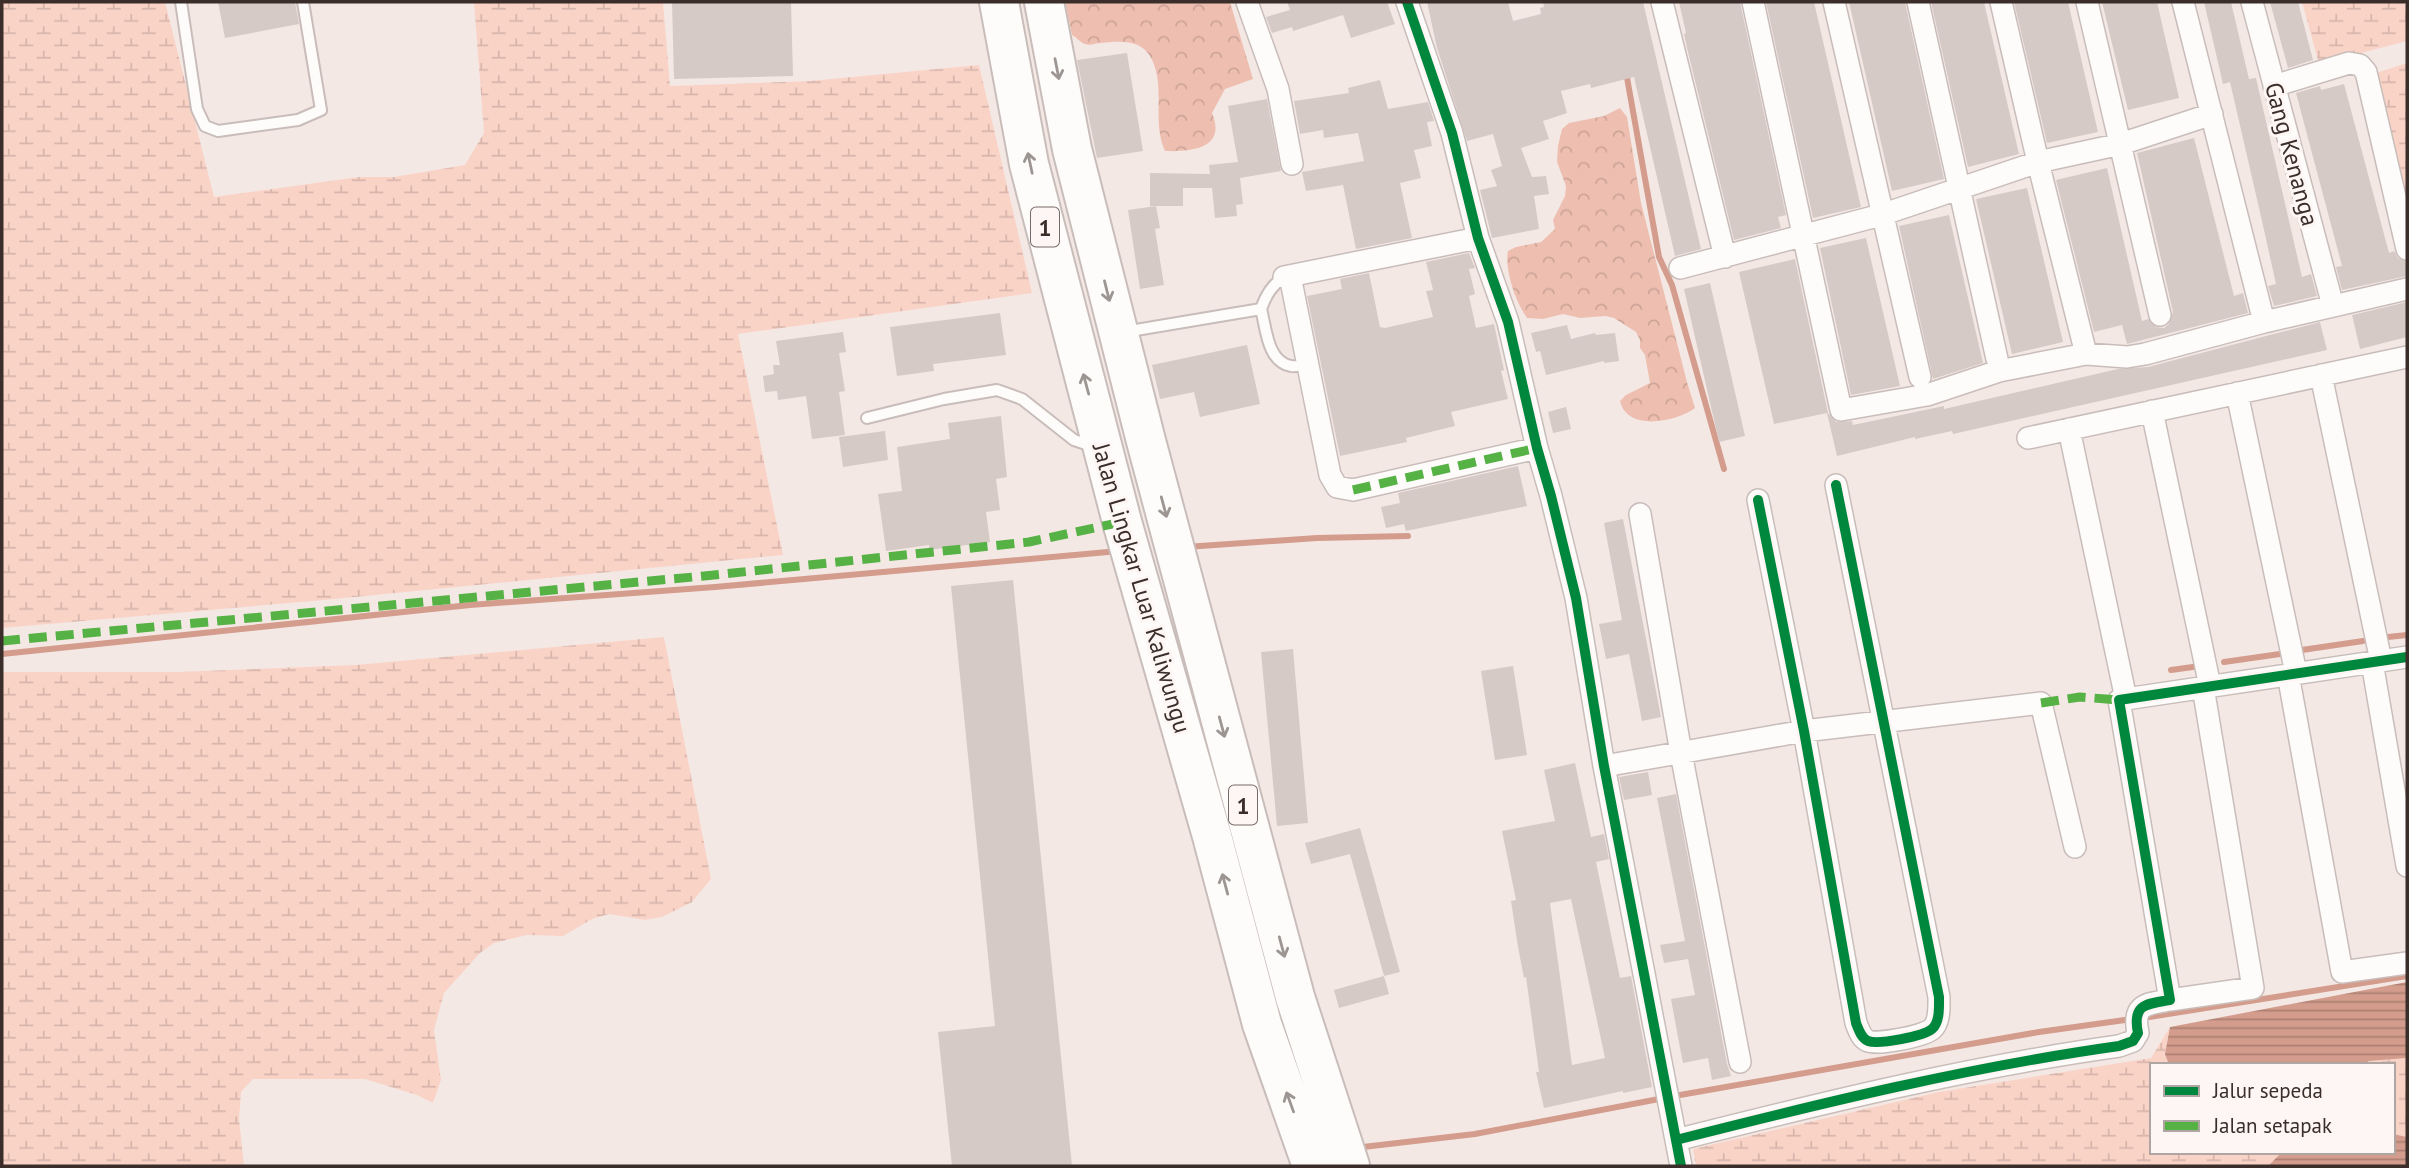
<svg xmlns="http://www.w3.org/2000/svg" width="2409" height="1168" font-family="'PT Sans',sans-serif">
	<defs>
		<pattern id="forest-crowns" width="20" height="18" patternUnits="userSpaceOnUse" patternTransform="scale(1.75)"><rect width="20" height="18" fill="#eebfb1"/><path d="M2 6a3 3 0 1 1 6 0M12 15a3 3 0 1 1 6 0" fill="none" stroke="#cda498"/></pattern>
		<pattern id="wetland-marsh" width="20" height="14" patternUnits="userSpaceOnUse" patternTransform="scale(1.75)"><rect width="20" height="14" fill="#fad3c7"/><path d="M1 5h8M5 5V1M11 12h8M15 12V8" fill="none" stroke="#d7b5ab"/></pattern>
		<pattern id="water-rules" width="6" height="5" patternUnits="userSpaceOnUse" patternTransform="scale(1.75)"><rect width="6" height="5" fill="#d39c8c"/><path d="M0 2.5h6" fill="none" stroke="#ac8073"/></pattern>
	</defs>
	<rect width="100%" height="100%" fill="#f4e8e5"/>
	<path fill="url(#forest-crowns)" d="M1065 2H1230L1253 79 1225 89 1212 113C1227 149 1191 152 1165 151 1151 120 1167 85 1150 56 1140 39 1118 41 1101 43 1096 43 1090 46 1085 44 1081 43 1076 37 1072 35Z
		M1620 108 1627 117 1641 203 1687 382 1695 408C1676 422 1627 432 1620 401L1626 395 1650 383 1645 355 1640 348V340L1636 332 1614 318 1606 316 1580 318 1563 314 1543 319 1527 318C1516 303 1504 269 1508 251L1516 247 1541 242 1555 229 1553 220 1565 196 1566 186 1557 162 1558 146 1562 129 1569 123 1604 116Z"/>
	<path fill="url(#wetland-marsh)" d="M2 2H165L214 197 359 177H394L465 165 484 133 474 2H663L670 86 810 81 979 65 1032 293 738 334 783 555 324 600 2 628Z
		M2302 2H2404L2407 14V41L2319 64Z
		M2407 63V199L2373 74Z
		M664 637 711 879 692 902 662 917 645 920 609 914 592 919 563 936 527 935 494 943 480 953 444 993 434 1030 441 1080 433 1103 417 1095 365 1079H253L241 1092 239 1119 244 1166H2V672H178L356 665Z
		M2170 1027 2165 1054 2169 1065H2152V1152H2282L2268 1166H1696L1693 1149 1939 1092 2151 1058Z
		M2407 1058V1137L2393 1134V1065H2362L2369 1061Z"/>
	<path fill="url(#water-rules)" d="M2407 982V1058L2369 1061 2362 1065H2169L2165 1054 2170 1027Z
		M2393 1134 2407 1137V1166H2268L2282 1152H2393Z"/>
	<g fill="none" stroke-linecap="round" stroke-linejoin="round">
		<path stroke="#d39c8c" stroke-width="6" d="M1626 72 1659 257 1672 285 1724 469
			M1186 547 1317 538 1408 536
			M2388 637 2407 635
			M2302 650 2363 641
			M2 654 470 605 715 587 1108 552
			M2224 662 2280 654
			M2171 670 2193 667
			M2143 1018 2407 976
			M1680 1095 2039 1032 2132 1019
			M1363 1147 1475 1134 1659 1099"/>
	</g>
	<path fill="#d6cac7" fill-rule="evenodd" d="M218 2H295L299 24 225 38Z
		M672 2H791L793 76 674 79Z
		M1287 2H1387L1395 24 1351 38 1343 15 1293 31 1292 27 1272 33 1266 17 1290 10Z
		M1427 2H1508L1513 21 1541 14 1540 8 1544 7 1543 2H1643L1701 249 1675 256 1634 77 1591 88 1590 84 1561 91 1567 113 1543 121 1549 139 1521 148 1532 177 1546 176 1549 194 1534 196 1539 229 1492 238 1480 190 1497 186 1491 170 1502 166 1493 134 1467 141 1437 48Z
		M1679 2H1740L1786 215 1778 217 1781 228 1734 240 1687 48 1684 34 1686 33Z
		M1766 2H1814L1861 207 1813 218Z
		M1849 2H1905L1944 179 1892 191Z
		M1931 2H1984L2019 154 1968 167Z
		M2014 2H2068L2098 132 2047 143Z
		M2102 2H2157L2179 98 2128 110Z
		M2204 2H2231L2249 79 2256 78 2302 277 2311 274 2317 296 2274 306 2268 286 2276 284 2262 221 2230 82 2223 84Z
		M2270 2H2298L2313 60 2288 68Z
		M1127 53 1143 151 1097 158 1077 60Z
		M1380 80 1388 109 1428 102 1434 121 1427 122 1432 146 1414 150 1421 178 1400 183 1412 238 1356 249 1343 185 1306 191 1302 172 1364 161 1358 133 1324 138 1323 130 1300 134 1294 101 1349 93 1348 88Z
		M2344 84 2389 253 2394 251 2398 258 2407 262V276L2342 290 2336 267 2342 266 2296 93 2320 86 2321 90Z
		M1267 99 1281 171 1240 178 1243 204 1236 205 1237 216 1215 218 1212 188H1183V206H1150V173L1210 174 1209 165 1238 162 1228 106Z
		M2194 138 2234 296 2243 293 2248 313 2127 344 2122 325 2094 332 2056 180 2107 168 2142 321 2148 319 2156 327 2164 328 2169 324 2173 312 2137 153Z
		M2027 188 2063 342 2012 354 1976 199Z
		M1156 206 1160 228 1155 229 1164 285 1140 289 1128 210Z
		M1949 215 1983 363 1933 379 1899 226Z
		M1866 238 1900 386 1851 395 1820 248Z
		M1469 253 1475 268 1469 269 1475 294 1469 296 1476 328 1494 324 1504 370 1501 371 1508 399 1451 412 1455 426 1406 438 1407 442 1340 456 1307 296 1342 289 1340 279 1369 273 1380 327 1385 328 1433 317 1426 291 1433 290 1426 262Z
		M1795 259 1828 413 1836 422 1852 421 1853 425 1944 406V409L2118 369 2148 367 2320 322 2327 350 1953 434 1952 431 1915 439V437L1837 456 1827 413 1774 424 1739 272Z
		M1710 283 1745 436 1719 442 1684 289Z
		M2407 302V337L2360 349 2352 315Z
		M1000 313 1006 355 933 364 934 371 897 376 890 327Z
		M1567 325 1571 339 1595 333 1596 335 1615 333 1619 361 1604 363V361L1546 375 1540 351 1536 352 1531 333Z
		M843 332 846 352 839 353 845 391 839 392 845 435 812 439 806 396 778 400 777 391 765 392 763 376 774 374 773 365H780L776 341Z
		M1247 345 1260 404 1200 417 1194 392 1160 399 1152 365Z
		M1566 407 1571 429 1553 433 1548 412Z
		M1001 416 1007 477 996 479 1000 510 986 512 990 542 929 550V545L886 551 878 494 902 491 897 447 950 439 948 423Z
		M885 431 888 460 843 467 839 437Z
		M1518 466 1527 506 1406 531 1404 524 1386 528 1381 507 1400 503 1398 493Z
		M1623 519 1661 717 1642 721 1629 654 1606 659 1599 624 1622 620 1604 523Z
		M1013 580 1072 1166H952L938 1032 995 1026 951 586Z
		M1293 649 1308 823 1277 826 1261 652Z
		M1513 666 1527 755 1495 760 1481 671Z
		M1575 763 1591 837 1604 834 1609 859 1596 862 1620 978 1631 976 1652 1087 1623 1093V1091L1544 1108 1536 1072H1539L1526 977 1524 978 1518 947 1511 901 1516 900 1502 831 1555 821 1544 770ZM1571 899 1605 1058 1572 1065 1550 903Z
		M1648 772 1652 795 1624 800 1619 777Z
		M1676 794 1727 1064 1731 1076 1712 1080 1708 1058 1683 1063 1680 1048 1671 999 1695 995 1688 959 1664 963 1660 945 1685 941 1657 798Z
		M1360 828 1400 972 1384 976 1389 994 1339 1008 1334 990 1384 976 1350 854 1311 864 1305 843Z"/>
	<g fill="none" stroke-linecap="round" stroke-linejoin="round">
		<g stroke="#c9bdba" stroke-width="14">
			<path id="lane" d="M181 2 197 109 205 126 218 131 298 120 321 110 303 2
				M1261 309C1266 327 1267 362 1291 366 1296 367 1303 365 1308 364
				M1124 332 1261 309C1266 295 1272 285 1284 277
				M867 418 944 399 997 390 1022 399 1074 440 1092 446"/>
		</g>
		<g stroke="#c9bdba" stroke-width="24">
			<path id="street" d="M1247 2 1278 89 1292 164
				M1407 2 1452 133 1478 238 1508 322 1537 448 1551 496 1576 598 1604 766 1681 1166
				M1662 2 1725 257
				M1753 2 1841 410 1927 395 1999 371 2086 354 2127 357 2145 354 2264 322 2407 289
				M1834 2 1920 377
				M1918 2 1997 359
				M2001 2 2038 162 2086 354
				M2087 2 2160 315
				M2183 2 2264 322
				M2252 2 2333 306
				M2274 86 2349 63 2360 65 2366 72 2407 249
				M1680 268 1881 215 2038 162 2121 144 2212 114
				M1290 276 1330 475 1337 487 1353 490 1537 448
				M1284 277 1478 238
				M2321 375 2381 661
				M2237 393 2296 673
				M2152 411 2210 686
				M2069 429 2126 699
				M2028 438 2407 357
				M1758 500 1804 731 1856 1023C1859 1030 1861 1038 1868 1041 1879 1045 1924 1036 1932 1029 1940 1022 1939 1007 1939 997L1836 485
				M1640 514 1681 753 1740 1062
				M2372 662 2407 866
				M2288 674 2342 972 2407 963
				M1604 766 1804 731 2041 703 2075 847
				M2170 1000 2253 988 2203 687
				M1676 1140C1822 1103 1969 1067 2119 1046L2133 1041 2138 1033C2132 1004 2146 1004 2170 1000L2119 700 2407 657"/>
		</g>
		<g stroke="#c9bdba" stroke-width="42">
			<path id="highway" d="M999 2 1029 164 1122 522 1212 836 1262 1024 1312 1166
				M1044 2 1072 149 1146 441 1295 997 1350 1166"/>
		</g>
		<use href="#lane" stroke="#fdfcfb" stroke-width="10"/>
		<use href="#street" stroke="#fdfcfb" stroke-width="21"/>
		<use href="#highway" stroke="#fdfcfb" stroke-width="38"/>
		<path stroke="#57b246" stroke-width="9" stroke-dasharray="18 9" stroke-linecap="butt" d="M1353 490 1537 448
			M2 641 704 576 1029 542 1122 522
			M2041 703 2080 697 2119 700"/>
		<g stroke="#fdf6f4" stroke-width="15">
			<path id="cycleway" d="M1407 2 1452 133 1478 238 1508 322 1537 448 1551 496 1576 598 1604 766 1681 1166
				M1758 500 1804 731 1856 1023C1859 1030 1861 1038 1868 1041 1879 1045 1924 1036 1932 1029 1940 1022 1939 1007 1939 997L1836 485
				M1676 1140C1822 1103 1969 1067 2119 1046L2133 1041 2138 1033C2132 1004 2146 1004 2170 1000L2119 700 2407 657"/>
		</g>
		<use href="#cycleway" stroke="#00873e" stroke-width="10"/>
	</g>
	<defs><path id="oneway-shaft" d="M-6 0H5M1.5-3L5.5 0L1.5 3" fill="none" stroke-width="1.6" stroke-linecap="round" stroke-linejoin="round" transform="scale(1.75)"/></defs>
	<g stroke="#9c9592">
		<use href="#oneway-shaft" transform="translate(1057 69) rotate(79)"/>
		<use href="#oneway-shaft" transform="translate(1030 163) rotate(-102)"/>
		<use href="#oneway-shaft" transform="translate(1107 291) rotate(76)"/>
		<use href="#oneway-shaft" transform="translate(1086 384) rotate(-105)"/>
		<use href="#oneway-shaft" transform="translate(1164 507) rotate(75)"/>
		<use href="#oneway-shaft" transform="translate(1222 727) rotate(75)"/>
		<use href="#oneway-shaft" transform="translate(1225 884) rotate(-105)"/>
		<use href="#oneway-shaft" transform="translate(1282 947) rotate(75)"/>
		<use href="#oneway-shaft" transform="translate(1290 1102) rotate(-110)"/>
	</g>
	<g text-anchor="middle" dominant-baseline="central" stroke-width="6" stroke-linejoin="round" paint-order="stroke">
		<g fill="#fdf6f4" stroke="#756a67" stroke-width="2">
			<rect x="1031" y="207.5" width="28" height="39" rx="5"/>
			<rect x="1229" y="785.5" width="28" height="39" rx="5"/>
		</g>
		<g font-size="23" font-weight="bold" fill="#3b2e2a">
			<text x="1045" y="227">1</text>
			<text x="1243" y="805">1</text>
		</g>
		<g font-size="24" fill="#3b2e2a" stroke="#fdf6f4">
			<text transform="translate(2292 154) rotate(75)">Gang Kenanga</text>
			<text transform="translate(1142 588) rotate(74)">Jalan Lingkar Luar Kaliwungu</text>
		</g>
	</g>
	<rect width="2409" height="1168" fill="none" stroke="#3b2e2a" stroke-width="7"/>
	<rect x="2150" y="1063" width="245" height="91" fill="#fdf6f4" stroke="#afa6a3" stroke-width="2"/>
	<rect x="2164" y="1086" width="35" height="10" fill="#00873e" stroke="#afa6a3" stroke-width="2"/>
	<text x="2213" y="1098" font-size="21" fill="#3b2e2a">Jalur sepeda</text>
	<rect x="2164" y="1121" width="35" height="10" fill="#57b246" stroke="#afa6a3" stroke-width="2"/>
	<text x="2213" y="1133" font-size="21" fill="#3b2e2a">Jalan setapak</text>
</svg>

--------------------------------

Work task — Using the entries above, extract exactly the span from the line with "1054 2170 1027Z" to the line with "M1427 2H1508L1513 21", both lines included; leave out everything else.

Task answer —
	<path fill="url(#water-rules)" d="M2407 982V1058L2369 1061 2362 1065H2169L2165 1054 2170 1027Z
		M2393 1134 2407 1137V1166H2268L2282 1152H2393Z"/>
	<g fill="none" stroke-linecap="round" stroke-linejoin="round">
		<path stroke="#d39c8c" stroke-width="6" d="M1626 72 1659 257 1672 285 1724 469
			M1186 547 1317 538 1408 536
			M2388 637 2407 635
			M2302 650 2363 641
			M2 654 470 605 715 587 1108 552
			M2224 662 2280 654
			M2171 670 2193 667
			M2143 1018 2407 976
			M1680 1095 2039 1032 2132 1019
			M1363 1147 1475 1134 1659 1099"/>
	</g>
	<path fill="#d6cac7" fill-rule="evenodd" d="M218 2H295L299 24 225 38Z
		M672 2H791L793 76 674 79Z
		M1287 2H1387L1395 24 1351 38 1343 15 1293 31 1292 27 1272 33 1266 17 1290 10Z
		M1427 2H1508L1513 21 1541 14 1540 8 1544 7 1543 2H1643L1701 249 1675 256 1634 77 1591 88 1590 84 1561 91 1567 113 1543 121 1549 139 1521 148 1532 177 1546 176 1549 194 1534 196 1539 229 1492 238 1480 190 1497 186 1491 170 1502 166 1493 134 1467 141 1437 48Z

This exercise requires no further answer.